I think some of the incumbents are going in the wrong direction, while I am a little envious of some that I think got it 100% right.
In the old days, things were simple and cameras were really dumb, but today cameras are often quite clever, but now hordes of VMS salespeople are now trying to make them dumb again, thereby driving the whole industry backward to the detriment of the end-users. Eventually, though, I think people will wake up and realize what’s going on.
The truth is that you can run a VMS on a $100 hardware platform (excluding storage). Yet, if you are keeping up on the latest news, it seems that you that you need a $3000 monster PC with a high-end GPU to drive it. In the grand scheme of things (cost of cameras, cabling and VMS licenses) the $2900 dollar difference is peanuts, but it bothers me nonetheless. It bothers me because it suggests a piss-poor use of the available resources.
As I have stated quite a few times, the best way to detect motion is to use a PIR sensor, but if you insist on doing any sort of image analysis the best way to do it is on the camera. The camera has access to the uncompressed frame in it’s most optimal format, and it brings its own CPU resources to the party. If you move the motion detection to the camera, then your $100 platform will never have to decode a single video frame, and can focus on what the VMS should be doing: reading, storing and relaying data.
In contrast, you can let the camera throw away a whole bunch of information as it compresses the frame. Then send the frame across the network (dropping a few packets for good measure) to a PC that is sweating bullets as it must now decompress each and every frame since MPEG formats are all or (almost) nothing formats, there is no “decode every 4th frame” option here. The decompressed frame now contains compression artifacts which contribute to making accurate analysis difficult. The transmission of the frames across the network can also lead to the frames not arriving at a steady pace, which causes other problems for video analytics engines.

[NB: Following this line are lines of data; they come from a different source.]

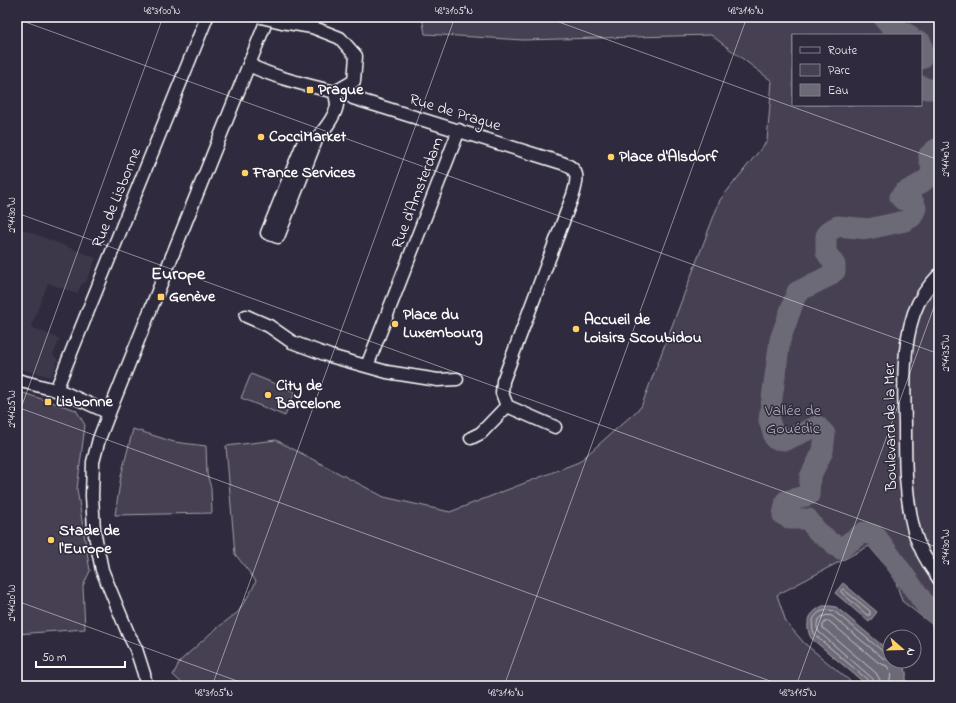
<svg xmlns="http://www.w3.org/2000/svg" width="956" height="703" viewBox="0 0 956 703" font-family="'Indie Flower',sans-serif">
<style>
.built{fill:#3c3749}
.green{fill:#464152;stroke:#a2a0a8;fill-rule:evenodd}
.water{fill:#6d6a77;stroke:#a7a6ad}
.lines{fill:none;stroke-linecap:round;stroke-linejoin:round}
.shore{stroke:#c5c3c9;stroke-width:1}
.river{stroke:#6d6a77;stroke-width:21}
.minor-casing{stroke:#fff;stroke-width:15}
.minor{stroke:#2f2a3d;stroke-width:12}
.minor-bridge-casing{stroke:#fff;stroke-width:15;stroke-linecap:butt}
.minor-bridge{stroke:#2f2a3d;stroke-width:12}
.ticks{fill:none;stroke:#fff;stroke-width:1;stroke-opacity:0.45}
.poi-dot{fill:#ffd166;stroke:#2f2a3d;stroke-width:1.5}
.labels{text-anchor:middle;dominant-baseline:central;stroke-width:3;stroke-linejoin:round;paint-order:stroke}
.poi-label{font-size:16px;font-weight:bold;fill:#fff;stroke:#2f2a3d;text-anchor:start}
.street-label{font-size:16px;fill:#fff;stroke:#2f2a3d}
.park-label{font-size:16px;fill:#b5b3ba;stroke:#2f2a3d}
.quarter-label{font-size:18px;font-weight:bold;fill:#fff;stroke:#2f2a3d}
.neatline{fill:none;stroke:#fff;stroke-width:1.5}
.ticks-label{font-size:10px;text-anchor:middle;fill:#fff}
</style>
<rect width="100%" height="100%" fill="#2f2a3d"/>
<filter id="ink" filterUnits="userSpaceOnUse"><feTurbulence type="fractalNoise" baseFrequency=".025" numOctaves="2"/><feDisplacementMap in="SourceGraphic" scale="8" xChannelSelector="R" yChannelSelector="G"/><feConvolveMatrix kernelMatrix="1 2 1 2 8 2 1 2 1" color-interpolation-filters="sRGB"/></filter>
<g filter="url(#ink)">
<path class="built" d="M17,227l79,31 -10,24 -5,3 -4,9 -29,-11 -17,44 29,12 -7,16 5,5 -7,17 -34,-9z"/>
<path class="green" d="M422,17h517v613l-37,-29 -8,-25 -25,-30 -92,49 9,27 18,21 52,43h-437l-25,-1 -3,1h-206l-12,-11 7,-14 32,-29 26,-20 14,-22 4,-9 -21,-27 -9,-108 50,-6 108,57 66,15 129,-50 62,-55 79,-207 47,-59 5,-60 -61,-46 -188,5 -98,-6zM793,35h128v70h-128z
M251,374l44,18 -10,24 -44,-18z
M17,391l59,19 9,15 -8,64 13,82 -7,15 2,43 -68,5z
M133,429l41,13 32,4 1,28 4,14 1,25 -97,2 6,-39z"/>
<path class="water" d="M843,583l34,29 -8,10 -34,-29z
M823,606h7l6,1 54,45v9h11c6,8 7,16 2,25h-35l-57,-48c-7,-14 -2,-26 12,-32z"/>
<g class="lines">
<path class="shore" d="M843,589l27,22v4h-3l-25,-22 -1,-2z
M870,686l-1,-5 -54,-46c-8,-14 3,-29 19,-24l52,43 4,1
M875,686v-4l-3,-4 -53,-46c-6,-10 2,-19 13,-16l51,42 7,2
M881,686l-1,-6 -4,-7 -53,-45v-3l2,-3 4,-1 50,42 8,3 4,7 -2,13"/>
<path class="river" d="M883,17l8,9 18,9
M921,42l2,8 -2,9
M921,86l6,3h12
M826,538l-9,-7 -9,-12h-18l-7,-4 3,-14 23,-6 1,-18 13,-26 2,-17 -8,-8 -31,14 -11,-1 -6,-19 11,-80 17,-48 32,-16 6,-5v-6l-9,-13v-16l3,-5 9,-5 30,3 37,-8 7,-4 4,-9 -2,-5 -5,-2 -6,-1 -3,-3 3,-4c7,-4 29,-13 29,-23 0,-6 -4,-9 -3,-15l7,-6h3
M834,544l6,5 24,-17 12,4 51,71 12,10"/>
<defs>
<path id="minor" d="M249,65c27,13 57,20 86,27l19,-11 2,-25 -16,-18 -28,-11 -30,-5
M342,88l11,10 209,65c18,6 16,16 11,32l-70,186 -1,12 5,13 48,21
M317,138l-13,3 -37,92 11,4 39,-99c8,-9 18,-21 20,-33 0,-4 -2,-9 -2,-13
M939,275c-11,11 -20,24 -25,38 -12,35 -10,76 -9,112 0,35 0,71 9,106 5,18 14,33 25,48
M246,316l23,10 23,16 38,14 57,16 51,8 19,-1
M367,366l92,-236
M17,380l46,12 46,21
M56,390l151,-373
M471,438l10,-5 26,-27
M146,686l-2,-12 -8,-25 -8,-16 -26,-63 -8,-40 -2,-34 1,-34 6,-23 10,-26 159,-396"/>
</defs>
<use href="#minor" class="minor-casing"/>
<use href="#minor" class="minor"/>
<defs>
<path id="minor-bridge" d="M261,17l21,5"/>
</defs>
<use href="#minor-bridge" class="minor-bridge-casing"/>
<use href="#minor-bridge" class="minor-bridge"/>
</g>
</g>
<path class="ticks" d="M545,17l394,143M17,19l922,335M17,213l922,335M17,407l767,279M17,419l146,-402M17,601l234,85M212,686l243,-669M504,686l243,-669M796,686l143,-393"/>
<g class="poi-dot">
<rect x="306" y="86" width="8" height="8" rx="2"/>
<circle cx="261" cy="137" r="4"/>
<circle cx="611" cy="157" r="4"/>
<circle cx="245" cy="173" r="4"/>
<rect x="157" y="293" width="8" height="8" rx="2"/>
<circle cx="395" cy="324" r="4"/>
<circle cx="576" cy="329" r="4"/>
<circle cx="268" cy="395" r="4"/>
<rect x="44" y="398" width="8" height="8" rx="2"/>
<circle cx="51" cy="540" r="4"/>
</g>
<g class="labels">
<g class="poi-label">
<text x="318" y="90">Prague</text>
<text x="269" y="137">CocciMarket</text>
<text x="619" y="157">Place d'Alsdorf</text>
<text x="253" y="173">France Services</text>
<text x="169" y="297">Genève</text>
<text x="403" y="315">Place du<tspan x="403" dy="18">Luxembourg</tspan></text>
<text x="584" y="320">Accueil de<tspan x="584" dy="18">Loisirs Scoubidou</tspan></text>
<text x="276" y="386">City de<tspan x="276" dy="18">Barcelone</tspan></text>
<text x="56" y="402">Lisbonne</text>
<text x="59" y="531">Stade de<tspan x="59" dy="18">l'Europe</tspan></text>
</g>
<g class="street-label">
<text transform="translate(455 113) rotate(17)">Rue de Prague</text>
<text transform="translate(418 193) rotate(-69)">Rue d'Amsterdam</text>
<text transform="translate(117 198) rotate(-68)">Rue de Lisbonne</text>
<text transform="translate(891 427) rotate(-91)">Boulevard de la Mer</text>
</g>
<g class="park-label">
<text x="793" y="411">Vallée de<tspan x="793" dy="18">Gouédic</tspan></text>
</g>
<g class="quarter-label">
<text x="178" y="275">Europe</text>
</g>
</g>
<rect width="956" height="703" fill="none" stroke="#2f2a3d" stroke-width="44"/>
<rect x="792" y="34" width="130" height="72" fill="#2f2a3d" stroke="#827f8b"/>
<rect x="800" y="47" width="20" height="6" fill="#2f2a3d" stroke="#827f8b"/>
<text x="828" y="54" font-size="12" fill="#ffffff">Route</text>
<rect x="800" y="64" width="20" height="12" fill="#464152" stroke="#827f8b"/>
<text x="828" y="74" font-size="12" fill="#ffffff">Parc</text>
<rect x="800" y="84" width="20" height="12" fill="#6d6a77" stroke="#827f8b"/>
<text x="828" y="94" font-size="12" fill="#ffffff">Eau</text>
<g transform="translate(902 649) rotate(110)"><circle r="19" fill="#2f2a3d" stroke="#827f8b"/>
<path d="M0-3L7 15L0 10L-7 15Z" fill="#ffd166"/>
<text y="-6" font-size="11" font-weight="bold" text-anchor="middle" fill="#ffffff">N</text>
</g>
<path d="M36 661v6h89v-6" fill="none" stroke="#ffffff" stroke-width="2"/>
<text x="42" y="661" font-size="12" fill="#ffffff" stroke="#2f2a3d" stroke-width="3" paint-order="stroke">50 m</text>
<rect x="22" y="22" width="912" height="659" class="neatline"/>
<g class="ticks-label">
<text x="162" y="14">48°31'00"N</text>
<text x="454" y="14">48°31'05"N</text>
<text x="746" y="14">48°31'10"N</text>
<text transform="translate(945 159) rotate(-90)" y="4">2°44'40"W</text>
<text transform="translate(11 215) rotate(-90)" y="4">2°44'30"W</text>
<text transform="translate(945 353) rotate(-90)" y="4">2°44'35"W</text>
<text transform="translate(11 409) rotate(-90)" y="4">2°44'25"W</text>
<text transform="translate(945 547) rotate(-90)" y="4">2°44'30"W</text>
<text transform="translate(11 603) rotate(-90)" y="4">2°44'20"W</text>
<text x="214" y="696">48°31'05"N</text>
<text x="506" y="696">48°31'10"N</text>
<text x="798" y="696">48°31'15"N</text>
</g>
</svg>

VMS vendors now say they have a “solution” to the PC getting crushed under the insane workload required to do any sort of meaningful video analysis. Move everything to a GPU they say – and it’s kinda true. If you bring up the task manager in windows, your CPU utilization will now be lower, but crank up GPU-z and you (should) see the GPU buckling under the load. One might ask if it would not have been cheaper to get a $350 octa-core Ryzen CPU instead of a $500 GPU
Some will say that if the integrator has to spend 2 days setting up the cameras using edge detection, it might be cheaper if they just spring for the super PC and do everything on that. This assumes that the setup can actually be done quicker than when setting it up on a camera. I’d wager that a lot of motion detection systems are not really necessary, and in other cases, the VMS motion detection is simply not as good as the edge-based detection, which in some tragic instances completely invalidate the system and renders it worthless as people and objects magically teleport from one frame to the next.